Court Opinion

ID: 6775393
Source: CourtListenerOpinion
Date Created: 2022-07-21 00:49:14.813042+00
Date Added: 2024-06-11T16:02:47.786026
License: Public Domain

Lundberg Stratton, J.,
concurring. I concur with the majority; however, I believe that these filings should not preclude the correct party or parties from filing another complaint on the same properties within the same triennium.
R.C. 5715.19(A)(2) provides:
“No person, board, or officer shall file a complaint against the valuation or assessment of any parcel that appears on the tax list if it filed a complaint against the valuation or assessment of that parcel for any prior tax year in the same interim period * *
*463I would not deem it a violation of R.C. 5715.19(A)(2) if the proper parties attempted to file decrease complaints on the subject properties because they would not be the same parties that filed the complaints that are the subject of this appeal.

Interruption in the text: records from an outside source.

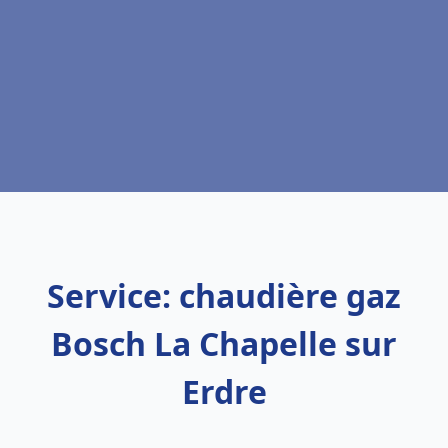
Service: chaudière gaz
Bosch La Chapelle sur
Erdre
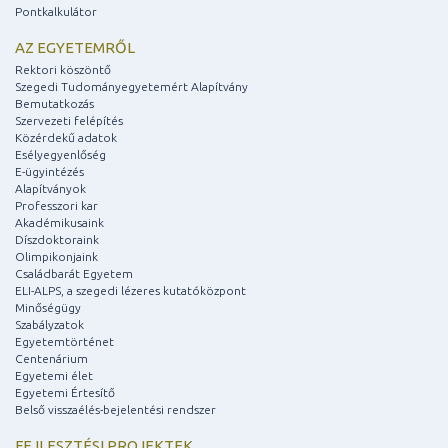
Pontkalkulátor
AZ EGYETEMRŐL
Rektori köszöntő
Szegedi Tudományegyetemért Alapítvány
Bemutatkozás
Szervezeti felépítés
Közérdekű adatok
Esélyegyenlőség
E-ügyintézés
Alapítványok
Professzori kar
Akadémikusaink
Díszdoktoraink
Olimpikonjaink
Családbarát Egyetem
ELI-ALPS, a szegedi lézeres kutatóközpont
Minőségügy
Szabályzatok
Egyetemtörténet
Centenárium
Egyetemi élet
Egyetemi Értesítő
Belső visszaélés-bejelentési rendszer
FEJLESZTÉSI PROJEKTEK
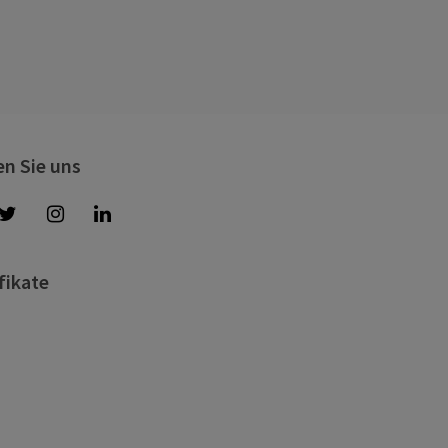
en Sie uns
fikate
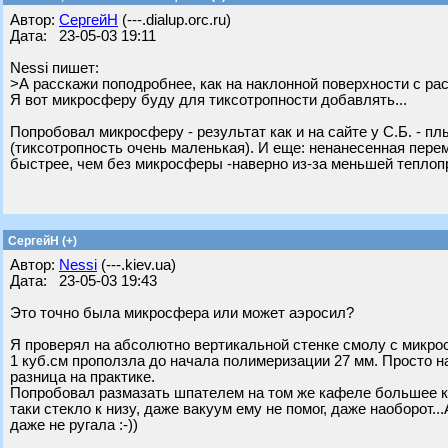
Автор:
СергейН
(---.dialup.orc.ru)
Дата: 23-05-03 19:11
Nessi пишет:
>А расскажи поподробнее, как на наклонной поверхности с ра
Я вот микросферу буду для тиксотропности добавлять...
Попробовал микросферу - результат как и на сайте у С.Б. - п
(тиксотропность очень маленькая). И еще: ненанесенная пер
быстрее, чем без микросферы -наверно из-за меньшей теплоп
CергейН (+)
Автор:
Nessi
(---.kiev.ua)
Дата: 23-05-03 19:43
Это точно была микросфера или может аэросил?
Я проверял на абсолютно вертикальной стенке смолу с микро
1 куб.см проползла до начала полимеризации 27 мм. Просто на
разница на практике.
Попробовал размазать шпателем на том же кафеле большее ко
таки стекло к низу, даже вакуум ему не помог, даже наоборот.
даже не ругала :-))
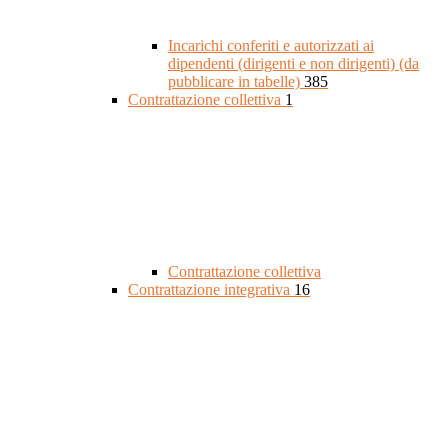
Incarichi conferiti e autorizzati ai
dipendenti (dirigenti e non dirigenti) (da
pubblicare in tabelle)
385
Contrattazione collettiva
1
Contrattazione collettiva
Contrattazione integrativa
16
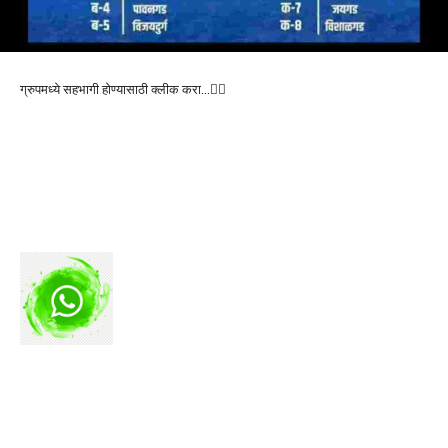
ग्रुपमध्ये सहभागी होण्यासाठी क्लीक करा…👆🏻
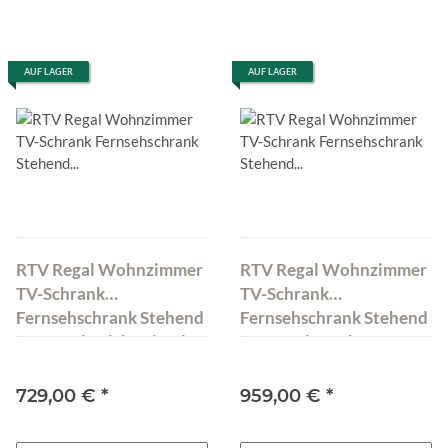
AUF LAGER
AUF LAGER
RTV Regal Wohnzimmer
RTV Regal Wohnzimmer
TV-Schrank
TV-Schrank
Fernsehschrank Stehend
Fernsehschrank Stehend
Kommode Eiche Simply
Kommode Walnuss
Weiß
Abato 190
729,00 €
*
959,00 €
*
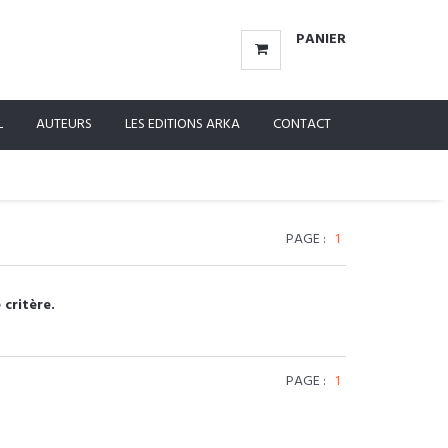
PANIER
L
AUTEURS
LES EDITIONS ARKA
CONTACT
PAGE :
1
 critère.
PAGE :
1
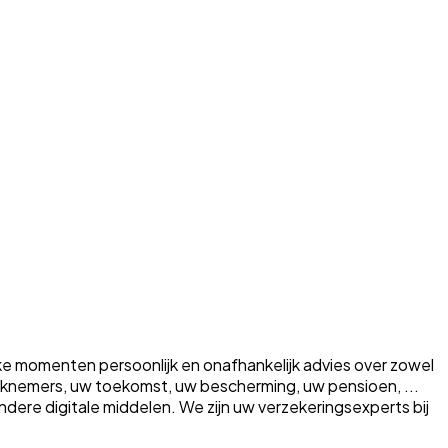
ke momenten persoonlijk en onafhankelijk advies over zowel
erknemers, uw toekomst, uw bescherming, uw pensioen, ...
a andere digitale middelen. We zijn uw verzekeringsexperts bij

Because the complainant in these cases was fictitious and, thus, lacked standing to file because it did not legally exist, the BOR had no jurisdiction over the complaints filed. Unless the same party previously filed a complaint on the property within a triennium, a dismissal for lack of standing of a nonexistent complainant is a dismissal for reasons other than on the merits. See Gammarino v. Hamilton Cty. Bd. of Revision (1994), 71 Ohio St.3d 388, 643 N.E.2d 1143. Consequently, in the event the proper party or the real party in interest files a complaint on these properties within the same triennium as the complaints filed by fictitious party Buckeye Foods, I would allow the filing of the complaints.
Pfeifer, J., concurs in the foregoing concurring opinion.